Personal information
- Full name: Fernando Gleber Matias da Silva
- Date of birth: February 2, 1979 (age 46)
- Place of birth: Paraíba, Brazil
- Height: 1.82 m (6 ft 0 in)
- Position(s): Midfielder

Team information
- Current team: River Plate

Senior career*
- Years: Team / Apps / (Gls)
- 1998–2002: Vasco / - / (-)
- 2002–2004: Campinense / - / (-)
- 2004–2007: Central / - / (-)
- 2007–2008: Paços de Ferreira / 5 / (0)
- 2009: Botafogo-PB
- 2011–: River Plate

= Fernando Pilar =

Brazilian footballer (born 1979)

Fernando Gleber Matias da Silva, better known as Fernando Pilar, is a Brazilian footballer currently playing for Sociedade Esportiva River Plate.

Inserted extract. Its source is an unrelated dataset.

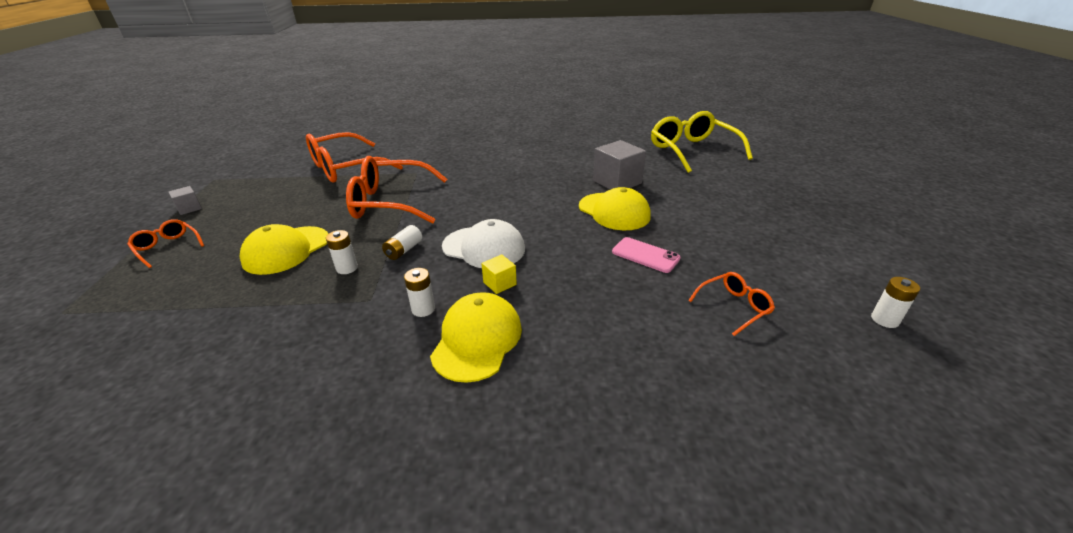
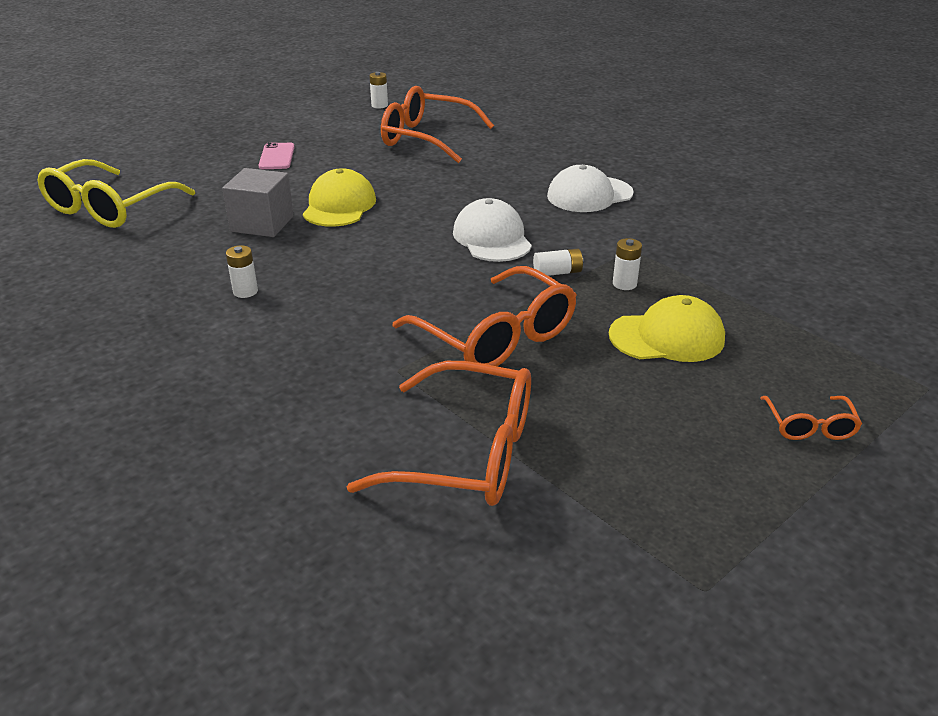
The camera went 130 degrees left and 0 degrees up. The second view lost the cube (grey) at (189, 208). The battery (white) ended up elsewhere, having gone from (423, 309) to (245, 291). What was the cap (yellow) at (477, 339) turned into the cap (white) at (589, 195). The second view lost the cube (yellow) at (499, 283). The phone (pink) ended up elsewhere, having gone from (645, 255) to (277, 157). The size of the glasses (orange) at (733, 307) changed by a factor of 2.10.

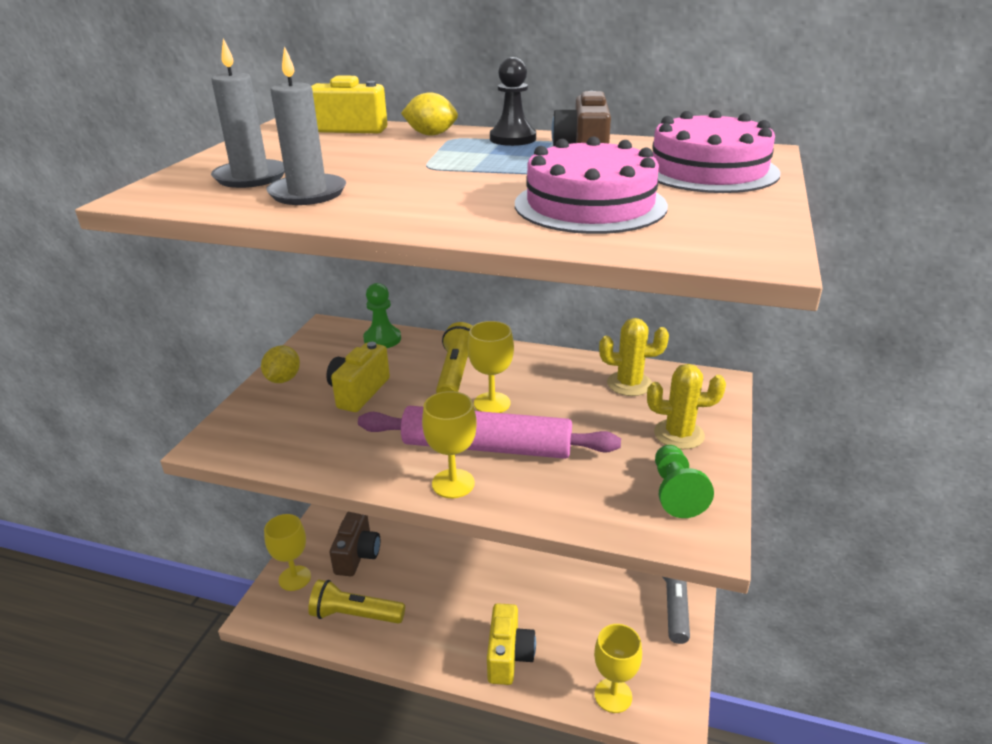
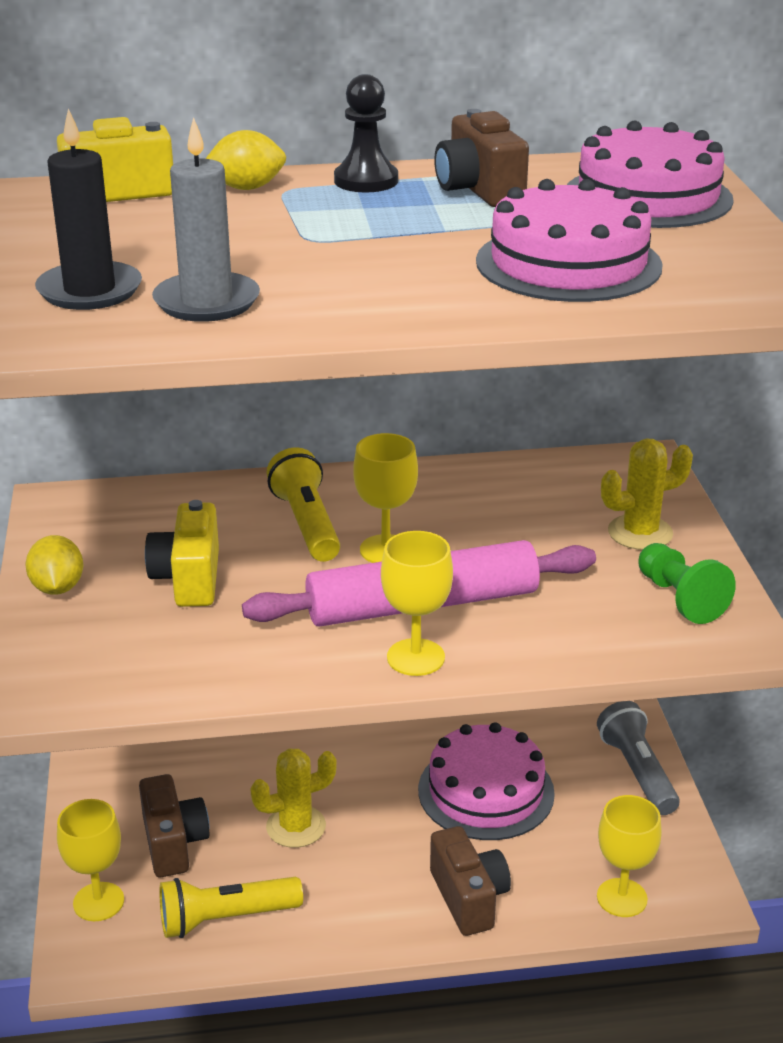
The camera went 25 degrees left and 0 degrees up. What was the candle (grey) at (251, 177) turned into the candle (black) at (90, 291). The second view lost the pawn (green) at (382, 339). What was the camera (yellow) at (508, 656) turned into the camera (brown) at (469, 898). The cactus (yellow) ended up elsewhere, having gone from (629, 384) to (296, 827). The second view gained the cake (pink) at (486, 791).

Fernando was born in Paraíba, Brazil on 2 February 1979. Fernando Pilar began his career with Brazilian team Vasco from 1998 to 2002 when he moved to lower division team Campinense for two years until 2004 when he was transferred from Campinense to Central, where he had three seasons with great performances and because of his performances he was bought by Portuguese team Paços de Ferreira.